Apart from the obvious problem that the 34th leading cause of death is hardly likely to be responsible for extreme changes to death levels, the ABS found in its own reporting that in 2021 the mortality rate in Australia from respiratory diseases was the second lowest on record (after 2020). There were 1,122 deaths attributable to COVID-19, less than a third of the number who died from influenza in 2019.

That suggests that any attempt to blame Covid-19 for the excess mortality had to begin at 2022 – after the mass vaccination.

References to 2021 were only made to create the false impression that the excess deaths started earlier than they actually did. The reason? Because there was a desire to avoid comparisons of what happened before the mass inoculation with what happened after.
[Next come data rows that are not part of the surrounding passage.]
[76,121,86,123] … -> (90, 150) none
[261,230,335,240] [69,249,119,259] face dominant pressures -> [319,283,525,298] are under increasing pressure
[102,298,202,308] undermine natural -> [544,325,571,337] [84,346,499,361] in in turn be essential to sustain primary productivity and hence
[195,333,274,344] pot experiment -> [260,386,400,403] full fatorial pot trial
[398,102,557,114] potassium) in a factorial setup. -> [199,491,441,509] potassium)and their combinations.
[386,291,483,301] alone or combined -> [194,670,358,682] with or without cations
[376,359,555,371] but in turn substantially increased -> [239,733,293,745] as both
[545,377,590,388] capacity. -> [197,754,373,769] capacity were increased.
The deception becomes especially obvious after looking at the ABS’s own data on excess deaths. In 2020, when Australians were being warned that a deadly disease was ravaging the country, excess mortality was actually negative:  minus 3.1 per cent. In 2021 it was a comparatively modest 1.6 per cent above average. But in 2022, after the mandating of jabs, it soared to 11.7 per cent before falling to 6.1 per cent in 2023.

Additionally, in 2022 the number of deaths from Covid increased more than nine times from the 2021 level, invalidating the claim that the “vaccines” provided protection.

It is routinely pointed out that “correlation is not causation”; that just because two things coincide does not necessarily mean one causes the other.  That also works in reverse. Without some kind of correlation there is no reason to look for causation. There is no correlation between COVID infections, which the ABS said started in March 2020, and excess mortality. So why would the virus suddenly have started causing excess deaths in 2022, when by that time it had mutated and become less deadly? The timeline does not add up.

A study entitled Too Many Dead by the Australian Medical Professional’s Society (AMPS) makes this point. “Why did the official death rates attributable to COVID-19 disease only become notable after the vast majority of Australians had received allegedly ‘safe and effective’ vaccines for the infection?  Furthermore, why did the much milder Omicron variant take such a toll on a heavily vaccinated population, if indeed the much-repeated therapeutic claim of protection from severe illness and death was in effect?”

It is considerably more likely that the sudden jump in excess deaths was caused by the vaccines rather than the virus. The same pattern is being repeated across heavily vaccinated countries. According to the OECD, excess mortality is still high, at levels comparable with what happens during war time. In Australia excess mortality is still running about 10 per cent above average, according to the OECD. A study in the European Society of Medicine into the effect of vaccine boosters in Australia has found there is a “strong correlation” with the excess mortality.

A dissenting report by Senator Ralph Babet, who instigated the inquiry, makes the most interesting reading. Babet notes that there was a lot of suppression of submissions, which is unusual in such an inquiry. Only half were uploaded for public viewing.

“The submissions that the committee chose to suppress by taking as ‘unpublished correspondence’ include those from professors, doctors, medical specialists, academics, actuarial and subject matter experts, as well as concerned Australian citizens,” Babet wrote. He pointed to delays and road blocks, unreliable or unavailable data, and limited investigation of vaccine-related deaths.

It is no surprise that almost no-one will come forward to take responsibility for what appears to be the greatest man-made medical catastrophe in Australian history. It is no surprise that politicians, bureaucrats, health bodies and industry groups lack collective conscience and honesty. They are only interested in lying to protect themselves.

The question that remains unanswered is: “What kind of government and health system is left once it has lost its integrity and credibility?”